[Recorded data]
***

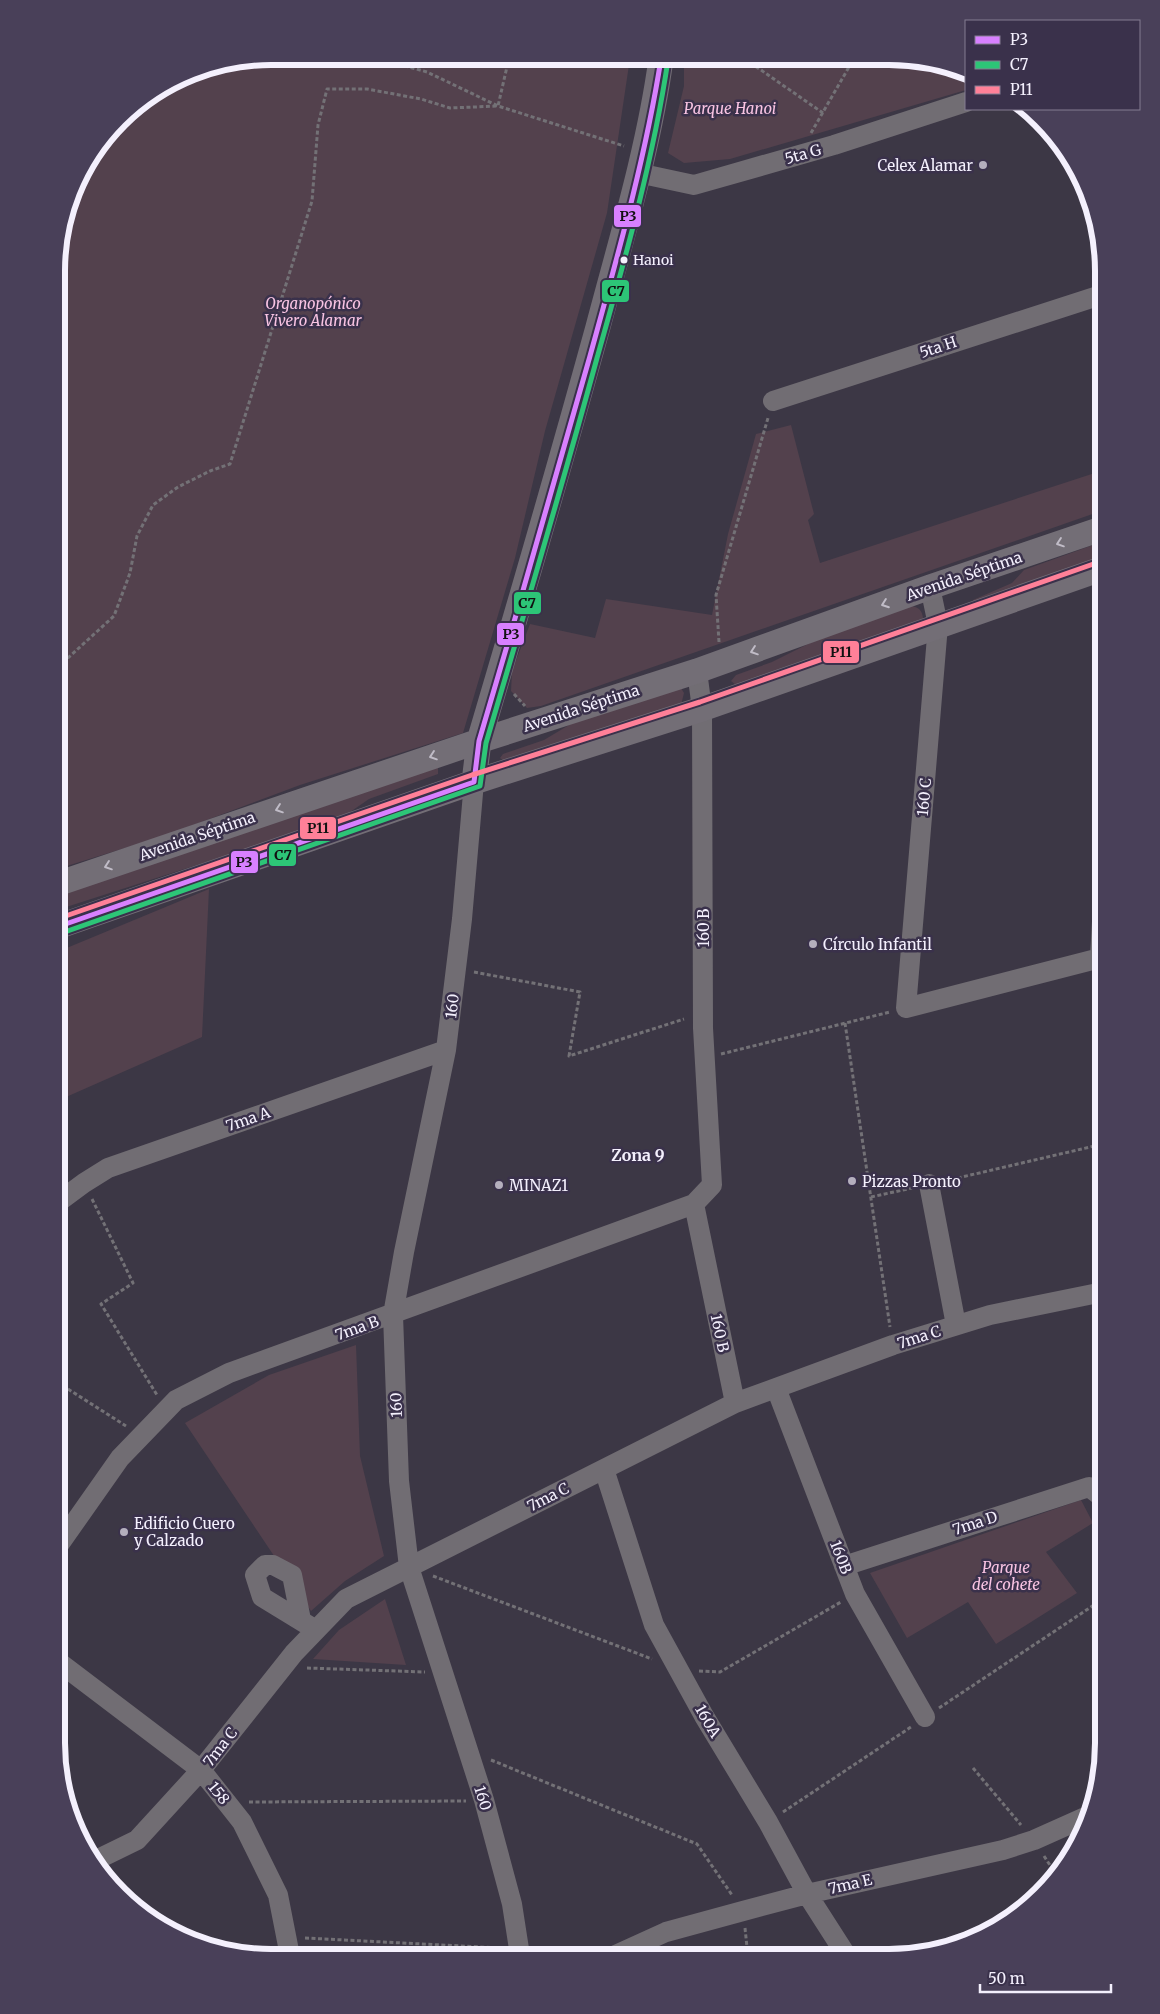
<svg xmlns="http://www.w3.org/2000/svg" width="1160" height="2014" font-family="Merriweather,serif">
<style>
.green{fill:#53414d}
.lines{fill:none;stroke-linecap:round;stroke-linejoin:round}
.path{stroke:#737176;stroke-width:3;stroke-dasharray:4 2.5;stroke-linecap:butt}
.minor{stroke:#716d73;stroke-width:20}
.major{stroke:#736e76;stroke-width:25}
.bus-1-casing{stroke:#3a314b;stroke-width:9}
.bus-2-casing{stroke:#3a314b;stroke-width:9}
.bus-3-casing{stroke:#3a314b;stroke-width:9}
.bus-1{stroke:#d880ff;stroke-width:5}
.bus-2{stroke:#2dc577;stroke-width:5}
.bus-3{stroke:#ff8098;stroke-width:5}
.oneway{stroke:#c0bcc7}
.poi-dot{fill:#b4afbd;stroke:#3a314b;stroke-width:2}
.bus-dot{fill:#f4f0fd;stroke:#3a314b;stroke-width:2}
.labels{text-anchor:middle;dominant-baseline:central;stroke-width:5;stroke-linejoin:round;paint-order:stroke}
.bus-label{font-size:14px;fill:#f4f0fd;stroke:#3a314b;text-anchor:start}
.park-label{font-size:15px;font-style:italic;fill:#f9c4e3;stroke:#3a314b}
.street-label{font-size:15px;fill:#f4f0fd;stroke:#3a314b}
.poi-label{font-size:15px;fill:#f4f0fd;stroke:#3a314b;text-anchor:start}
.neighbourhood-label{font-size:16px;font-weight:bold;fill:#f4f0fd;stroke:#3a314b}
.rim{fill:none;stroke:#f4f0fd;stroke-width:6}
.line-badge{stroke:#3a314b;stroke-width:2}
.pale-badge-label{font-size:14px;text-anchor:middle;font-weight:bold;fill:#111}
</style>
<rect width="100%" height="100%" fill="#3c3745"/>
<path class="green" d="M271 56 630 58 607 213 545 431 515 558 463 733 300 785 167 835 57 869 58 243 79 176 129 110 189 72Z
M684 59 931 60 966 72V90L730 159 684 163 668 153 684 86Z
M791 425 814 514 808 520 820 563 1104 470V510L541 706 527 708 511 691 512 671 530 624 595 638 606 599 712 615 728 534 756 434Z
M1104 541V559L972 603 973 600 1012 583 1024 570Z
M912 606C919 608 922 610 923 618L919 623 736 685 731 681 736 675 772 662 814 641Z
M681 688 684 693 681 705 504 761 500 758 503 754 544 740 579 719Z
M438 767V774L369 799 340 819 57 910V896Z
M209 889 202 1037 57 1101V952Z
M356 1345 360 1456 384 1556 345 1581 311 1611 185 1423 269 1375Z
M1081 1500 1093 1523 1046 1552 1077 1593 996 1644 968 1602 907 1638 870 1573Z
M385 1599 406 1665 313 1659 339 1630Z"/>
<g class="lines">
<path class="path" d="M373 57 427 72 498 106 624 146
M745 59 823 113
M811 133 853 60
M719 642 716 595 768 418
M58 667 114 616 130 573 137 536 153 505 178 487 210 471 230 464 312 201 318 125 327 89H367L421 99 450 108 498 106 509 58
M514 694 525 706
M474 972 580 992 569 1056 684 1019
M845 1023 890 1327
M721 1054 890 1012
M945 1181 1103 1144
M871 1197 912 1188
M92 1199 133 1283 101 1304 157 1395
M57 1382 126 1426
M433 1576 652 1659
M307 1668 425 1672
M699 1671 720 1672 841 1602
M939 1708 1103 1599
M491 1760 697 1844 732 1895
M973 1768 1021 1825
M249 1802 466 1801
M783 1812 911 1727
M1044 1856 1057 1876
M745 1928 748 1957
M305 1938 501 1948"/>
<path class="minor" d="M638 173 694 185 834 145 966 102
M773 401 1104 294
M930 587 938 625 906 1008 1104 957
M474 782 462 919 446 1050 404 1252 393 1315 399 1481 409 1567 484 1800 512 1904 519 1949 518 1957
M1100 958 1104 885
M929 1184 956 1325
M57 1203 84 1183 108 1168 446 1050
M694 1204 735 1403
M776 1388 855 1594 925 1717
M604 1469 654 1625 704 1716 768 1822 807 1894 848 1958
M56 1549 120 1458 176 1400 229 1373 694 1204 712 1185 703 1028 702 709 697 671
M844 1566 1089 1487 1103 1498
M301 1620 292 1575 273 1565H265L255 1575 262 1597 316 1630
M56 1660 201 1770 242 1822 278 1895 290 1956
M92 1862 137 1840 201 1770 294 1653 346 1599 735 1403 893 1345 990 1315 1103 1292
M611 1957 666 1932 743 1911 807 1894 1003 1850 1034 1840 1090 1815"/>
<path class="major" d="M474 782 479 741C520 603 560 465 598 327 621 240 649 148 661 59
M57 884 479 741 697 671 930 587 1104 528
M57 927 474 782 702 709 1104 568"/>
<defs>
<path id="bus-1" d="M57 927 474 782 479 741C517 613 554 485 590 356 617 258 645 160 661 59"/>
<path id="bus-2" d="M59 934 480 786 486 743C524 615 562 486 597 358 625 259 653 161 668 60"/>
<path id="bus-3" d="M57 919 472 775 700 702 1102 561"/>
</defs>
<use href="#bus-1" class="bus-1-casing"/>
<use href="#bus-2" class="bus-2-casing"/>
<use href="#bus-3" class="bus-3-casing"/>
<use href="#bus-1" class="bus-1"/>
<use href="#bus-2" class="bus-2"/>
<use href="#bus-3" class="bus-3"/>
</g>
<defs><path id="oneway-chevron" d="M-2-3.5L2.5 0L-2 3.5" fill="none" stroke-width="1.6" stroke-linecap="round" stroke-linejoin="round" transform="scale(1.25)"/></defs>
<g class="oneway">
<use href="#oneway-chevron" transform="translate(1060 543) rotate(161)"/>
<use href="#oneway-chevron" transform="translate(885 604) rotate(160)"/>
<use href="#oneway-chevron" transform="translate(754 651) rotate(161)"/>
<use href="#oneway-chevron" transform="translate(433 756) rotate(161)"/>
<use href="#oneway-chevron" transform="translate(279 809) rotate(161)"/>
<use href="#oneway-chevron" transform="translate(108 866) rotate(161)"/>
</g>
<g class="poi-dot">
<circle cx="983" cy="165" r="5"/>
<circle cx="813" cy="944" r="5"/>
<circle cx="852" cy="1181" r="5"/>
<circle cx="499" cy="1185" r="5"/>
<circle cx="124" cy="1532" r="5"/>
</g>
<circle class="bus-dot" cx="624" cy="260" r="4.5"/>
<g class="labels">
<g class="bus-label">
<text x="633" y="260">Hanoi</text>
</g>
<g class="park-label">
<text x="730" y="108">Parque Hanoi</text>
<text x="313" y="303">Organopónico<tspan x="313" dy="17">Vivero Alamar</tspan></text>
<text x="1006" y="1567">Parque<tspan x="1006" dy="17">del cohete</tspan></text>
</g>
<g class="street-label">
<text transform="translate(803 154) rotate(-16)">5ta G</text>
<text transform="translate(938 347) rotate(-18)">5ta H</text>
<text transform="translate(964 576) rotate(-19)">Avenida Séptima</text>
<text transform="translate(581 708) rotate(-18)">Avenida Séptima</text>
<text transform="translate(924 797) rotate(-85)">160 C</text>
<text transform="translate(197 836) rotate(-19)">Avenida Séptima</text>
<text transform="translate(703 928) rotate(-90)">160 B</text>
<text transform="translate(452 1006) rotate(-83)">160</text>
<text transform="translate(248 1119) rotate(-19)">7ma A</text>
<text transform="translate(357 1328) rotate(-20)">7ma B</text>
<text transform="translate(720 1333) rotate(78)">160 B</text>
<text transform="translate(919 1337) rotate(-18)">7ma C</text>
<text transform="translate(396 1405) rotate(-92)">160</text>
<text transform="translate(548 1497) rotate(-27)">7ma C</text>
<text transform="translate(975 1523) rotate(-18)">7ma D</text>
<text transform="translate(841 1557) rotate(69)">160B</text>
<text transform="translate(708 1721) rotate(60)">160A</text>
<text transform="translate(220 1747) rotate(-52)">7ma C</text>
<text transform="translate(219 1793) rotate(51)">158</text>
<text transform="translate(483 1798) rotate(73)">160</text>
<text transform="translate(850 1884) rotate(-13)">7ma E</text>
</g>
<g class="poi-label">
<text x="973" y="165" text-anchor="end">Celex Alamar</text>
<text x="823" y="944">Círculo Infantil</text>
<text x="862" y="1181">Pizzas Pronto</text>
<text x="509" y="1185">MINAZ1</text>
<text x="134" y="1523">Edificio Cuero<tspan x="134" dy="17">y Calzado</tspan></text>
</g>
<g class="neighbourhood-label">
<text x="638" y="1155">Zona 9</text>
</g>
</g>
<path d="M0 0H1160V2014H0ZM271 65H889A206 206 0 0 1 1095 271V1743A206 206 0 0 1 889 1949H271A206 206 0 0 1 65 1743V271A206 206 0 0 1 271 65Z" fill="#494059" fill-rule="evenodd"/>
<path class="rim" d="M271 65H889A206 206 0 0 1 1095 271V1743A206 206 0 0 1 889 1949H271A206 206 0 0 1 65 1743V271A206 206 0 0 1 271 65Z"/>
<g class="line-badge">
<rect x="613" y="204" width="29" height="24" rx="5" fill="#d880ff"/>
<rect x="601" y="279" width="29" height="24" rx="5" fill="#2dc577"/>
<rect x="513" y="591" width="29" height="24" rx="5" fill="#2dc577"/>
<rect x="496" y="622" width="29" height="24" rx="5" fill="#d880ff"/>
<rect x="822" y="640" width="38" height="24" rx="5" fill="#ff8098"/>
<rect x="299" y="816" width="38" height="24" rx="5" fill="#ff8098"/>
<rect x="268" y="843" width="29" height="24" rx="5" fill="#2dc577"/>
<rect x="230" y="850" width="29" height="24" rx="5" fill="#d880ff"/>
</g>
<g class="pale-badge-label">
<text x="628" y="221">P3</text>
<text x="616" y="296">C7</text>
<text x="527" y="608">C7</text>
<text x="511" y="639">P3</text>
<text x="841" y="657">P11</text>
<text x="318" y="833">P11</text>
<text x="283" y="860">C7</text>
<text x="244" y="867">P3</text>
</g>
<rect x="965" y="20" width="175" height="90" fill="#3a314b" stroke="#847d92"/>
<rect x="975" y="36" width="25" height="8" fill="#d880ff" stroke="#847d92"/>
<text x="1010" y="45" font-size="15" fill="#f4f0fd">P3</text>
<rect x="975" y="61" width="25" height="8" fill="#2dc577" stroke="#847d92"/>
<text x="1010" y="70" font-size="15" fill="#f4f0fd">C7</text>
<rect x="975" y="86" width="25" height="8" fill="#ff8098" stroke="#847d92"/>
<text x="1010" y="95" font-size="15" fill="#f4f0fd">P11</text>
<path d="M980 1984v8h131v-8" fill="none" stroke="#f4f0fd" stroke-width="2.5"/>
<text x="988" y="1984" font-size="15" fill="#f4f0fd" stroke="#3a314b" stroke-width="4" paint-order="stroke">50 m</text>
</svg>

***

What is being asked: For the string "lines", search the preceding data and copy every line that includes it.

Finished task:
.lines{fill:none;stroke-linecap:round;stroke-linejoin:round}
<g class="lines">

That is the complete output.